Une explosion toute proche fit sauter les porteplume sur les tables. Les tuiles retombèrent sur des toits éloignés, et sur la volée de pas d'un groupe qui fuyait. Il y eut une seconde de silence, puis un cri extraordinairement grinçant raya la nuit ; puis le silence.

— Une bombe incendiaire sur l'ambassade de France, dit Guernico au téléphone de nouveau. Les bombes de la non-intervention.

« Les motocyclistes sont bien à leur poste, n'est-ce pas ? »

« Deux bombes près de la place des Cortès. »

« Il faut envoyer six cyclistes de liaison à Cuatro-Caminos. »

Un assistant lui parla à l'oreille.

« Envoyez une ambulance de plus pour San-Carlos, reprit-il.
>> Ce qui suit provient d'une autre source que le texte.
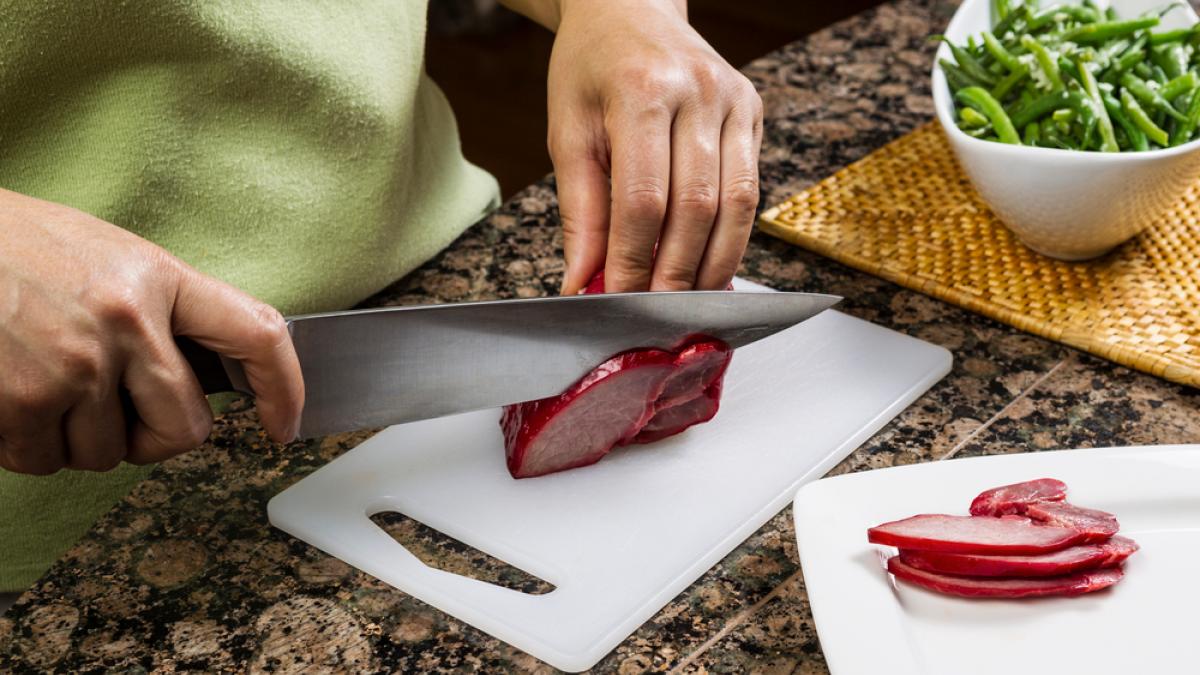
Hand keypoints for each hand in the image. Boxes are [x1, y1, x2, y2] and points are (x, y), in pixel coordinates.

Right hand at [0, 189, 303, 474]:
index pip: (258, 336)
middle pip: (184, 429)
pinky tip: (11, 396)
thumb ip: (162, 310)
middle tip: (121, 411)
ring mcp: (73, 365)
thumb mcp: (109, 257)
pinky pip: (44, 461)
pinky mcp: (18, 402)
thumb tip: (209, 375)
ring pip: (107, 454)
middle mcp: (126, 322)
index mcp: (158, 277)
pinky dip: (27, 445)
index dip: (284, 389)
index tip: (283, 423)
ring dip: (80, 438)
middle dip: (155, 435)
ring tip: (46, 382)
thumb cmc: (18, 247)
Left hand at [545, 0, 762, 293]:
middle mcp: (698, 92)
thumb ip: (581, 210)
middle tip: (652, 313)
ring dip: (712, 265)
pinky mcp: (753, 112)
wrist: (632, 9)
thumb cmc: (592, 68)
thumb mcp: (568, 132)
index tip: (617, 300)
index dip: (633, 259)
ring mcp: (735, 101)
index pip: (643, 198)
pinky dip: (730, 238)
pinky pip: (750, 190)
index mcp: (642, 90)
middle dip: (675, 273)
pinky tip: (707, 266)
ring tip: (685, 301)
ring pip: (736, 206)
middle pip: (697, 208)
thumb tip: (583, 282)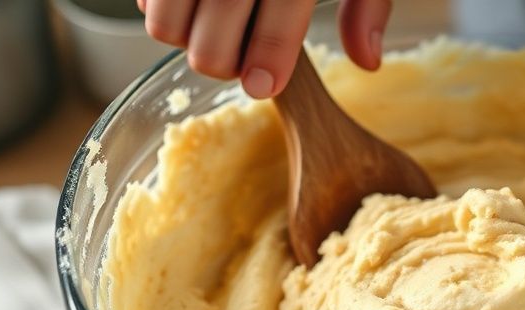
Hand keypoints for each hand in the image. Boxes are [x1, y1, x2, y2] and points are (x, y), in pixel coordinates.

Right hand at [137, 0, 391, 98]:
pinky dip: (157, 4)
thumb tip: (367, 58)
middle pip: (212, 23)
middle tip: (233, 64)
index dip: (270, 52)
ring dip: (182, 35)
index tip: (265, 85)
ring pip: (164, 15)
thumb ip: (366, 2)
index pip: (281, 4)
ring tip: (209, 28)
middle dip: (219, 59)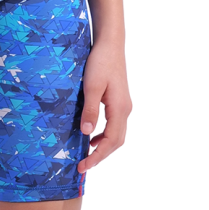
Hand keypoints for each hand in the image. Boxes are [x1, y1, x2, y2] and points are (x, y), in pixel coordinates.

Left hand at [77, 39, 131, 174]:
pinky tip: (93, 135)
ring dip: (104, 147)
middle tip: (83, 165)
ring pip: (117, 134)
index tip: (83, 166)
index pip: (111, 142)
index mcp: (120, 109)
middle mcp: (125, 110)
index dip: (97, 156)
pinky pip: (115, 124)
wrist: (110, 44)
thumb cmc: (100, 62)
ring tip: (88, 154)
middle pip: (117, 142)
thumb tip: (87, 133)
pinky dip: (105, 135)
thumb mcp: (92, 86)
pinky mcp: (119, 100)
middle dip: (101, 156)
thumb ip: (90, 110)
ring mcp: (124, 105)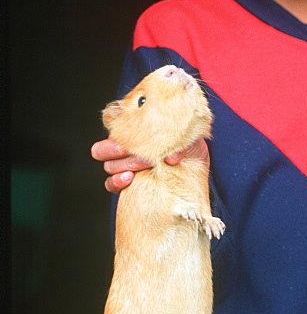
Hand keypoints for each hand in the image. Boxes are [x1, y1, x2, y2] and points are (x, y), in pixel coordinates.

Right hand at [91, 138, 209, 192]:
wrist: (196, 166)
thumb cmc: (189, 146)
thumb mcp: (190, 139)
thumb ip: (182, 142)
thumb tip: (171, 158)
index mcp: (135, 132)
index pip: (113, 129)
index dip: (118, 134)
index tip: (134, 138)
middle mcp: (126, 149)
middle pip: (103, 149)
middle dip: (117, 151)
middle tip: (139, 154)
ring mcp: (125, 166)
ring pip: (110, 166)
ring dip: (125, 166)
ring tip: (146, 165)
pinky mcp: (128, 184)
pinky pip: (111, 184)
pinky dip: (117, 182)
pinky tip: (130, 179)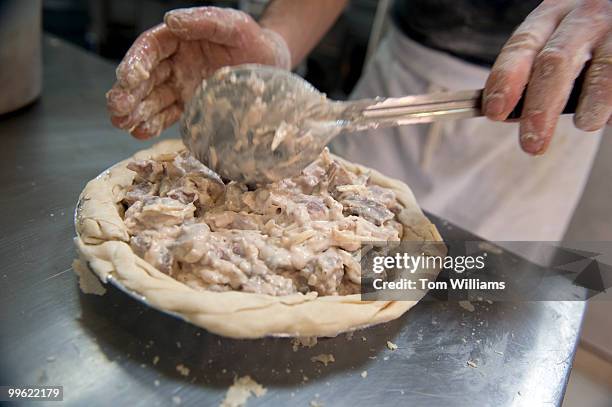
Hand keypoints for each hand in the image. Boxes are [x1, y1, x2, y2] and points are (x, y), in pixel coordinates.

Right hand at [106, 7, 290, 138]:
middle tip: (117, 109)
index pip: (150, 48)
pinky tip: (140, 132)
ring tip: (122, 124)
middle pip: (144, 76)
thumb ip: (205, 21)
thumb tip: (171, 21)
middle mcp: (175, 62)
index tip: (127, 78)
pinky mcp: (190, 106)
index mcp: (179, 38)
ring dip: (135, 111)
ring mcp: (181, 85)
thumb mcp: (235, 25)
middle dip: (128, 93)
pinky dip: (153, 124)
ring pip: (151, 98)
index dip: (135, 62)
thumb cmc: (255, 41)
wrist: (274, 67)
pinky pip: (168, 115)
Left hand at [483, 0, 610, 154]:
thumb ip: (532, 75)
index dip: (505, 79)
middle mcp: (582, 17)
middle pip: (555, 62)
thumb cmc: (583, 40)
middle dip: (540, 107)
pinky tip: (608, 115)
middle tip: (532, 142)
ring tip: (585, 123)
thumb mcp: (554, 44)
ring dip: (591, 103)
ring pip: (601, 69)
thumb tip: (509, 116)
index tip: (495, 112)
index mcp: (549, 16)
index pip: (521, 46)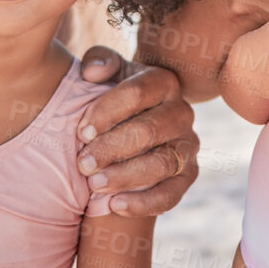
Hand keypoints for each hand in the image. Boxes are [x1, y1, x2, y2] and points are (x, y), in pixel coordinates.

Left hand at [75, 50, 198, 216]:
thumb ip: (99, 62)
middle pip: (150, 130)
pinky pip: (172, 194)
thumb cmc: (114, 99)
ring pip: (162, 163)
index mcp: (164, 82)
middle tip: (82, 163)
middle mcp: (182, 112)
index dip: (107, 111)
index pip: (139, 91)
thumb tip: (93, 72)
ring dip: (126, 176)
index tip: (80, 131)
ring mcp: (188, 145)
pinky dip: (144, 203)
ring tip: (94, 185)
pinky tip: (115, 206)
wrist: (131, 128)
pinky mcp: (188, 175)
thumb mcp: (107, 75)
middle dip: (112, 148)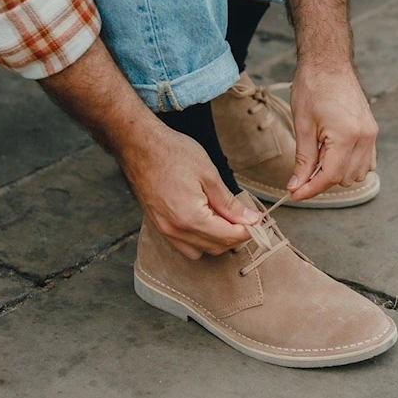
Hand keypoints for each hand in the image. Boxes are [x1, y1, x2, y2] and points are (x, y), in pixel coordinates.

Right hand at [118, 121, 261, 259]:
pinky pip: (183, 245)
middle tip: (245, 216)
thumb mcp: (209, 175)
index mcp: (190, 218)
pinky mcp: (158, 226)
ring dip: (217, 240)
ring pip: (199, 251)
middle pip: (215, 248)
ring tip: (225, 217)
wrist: (140, 146)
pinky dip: (199, 239)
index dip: (248, 230)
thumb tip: (251, 219)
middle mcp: (175, 230)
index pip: (228, 237)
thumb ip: (230, 203)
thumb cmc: (173, 154)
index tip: (258, 220)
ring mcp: (164, 230)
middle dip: (234, 236)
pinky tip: (206, 219)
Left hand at [287, 64, 377, 200]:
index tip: (294, 194)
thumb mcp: (302, 125)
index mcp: (348, 136)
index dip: (311, 189)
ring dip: (338, 174)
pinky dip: (350, 164)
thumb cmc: (313, 87)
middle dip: (322, 180)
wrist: (328, 63)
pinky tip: (333, 154)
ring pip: (359, 173)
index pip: (331, 176)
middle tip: (301, 172)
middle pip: (346, 178)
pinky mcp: (371, 130)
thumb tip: (296, 186)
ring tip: (318, 158)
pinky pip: (366, 160)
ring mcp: (371, 134)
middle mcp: (365, 137)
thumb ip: (303, 160)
Là, ce sont des blessés... Et dites à Ramos d'aller inspecter tout ça, je vous prie. »

Depuis le début du siège, la fonction de Ramos était d'apporter l'aide du parti communiste au point le plus menacé. S'il était fort utile au service sanitaire, qui manquait d'anesthésiants et de plaques radiographiques, il l'était moins au service des ambulances ; mais désormais, à Madrid, l'aide aux blessés allait être une des fonctions capitales de la Junta.